● **Supplied material**
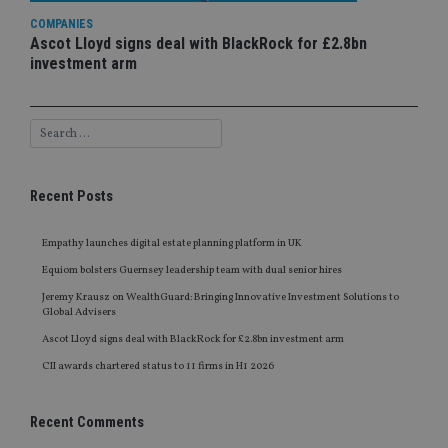
COMPANIES
Ascot Lloyd signs deal with BlackRock for £2.8bn
investment arm
Recent Posts
Empathy launches digital estate planning platform in UK
Equiom bolsters Guernsey leadership team with dual senior hires
Jeremy Krausz on WealthGuard: Bringing Innovative Investment Solutions to
Global Advisers
Ascot Lloyd signs deal with BlackRock for £2.8bn investment arm
CII awards chartered status to 11 firms in H1 2026
Recent Comments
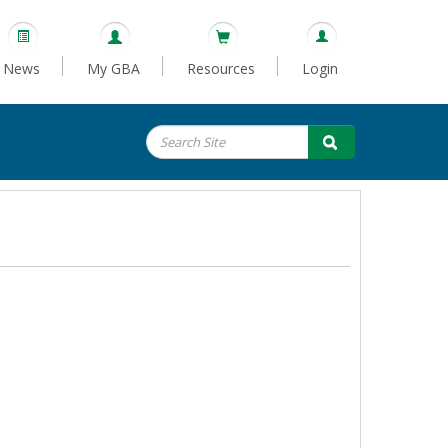
News
My GBA
Resources
Login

● **Exercise brief**
An exact, picture-free copy of the entries is required.

● **The answer**
COMPANIES
Ascot Lloyd signs deal with BlackRock for £2.8bn
investment arm
Recent Posts
Empathy launches digital estate planning platform in UK
Equiom bolsters Guernsey leadership team with dual senior hires
Jeremy Krausz on WealthGuard: Bringing Innovative Investment Solutions to
Global Advisers
Ascot Lloyd signs deal with BlackRock for £2.8bn investment arm
CII awards chartered status to 11 firms in H1 2026
Recent Comments
News
My GBA
Resources
Login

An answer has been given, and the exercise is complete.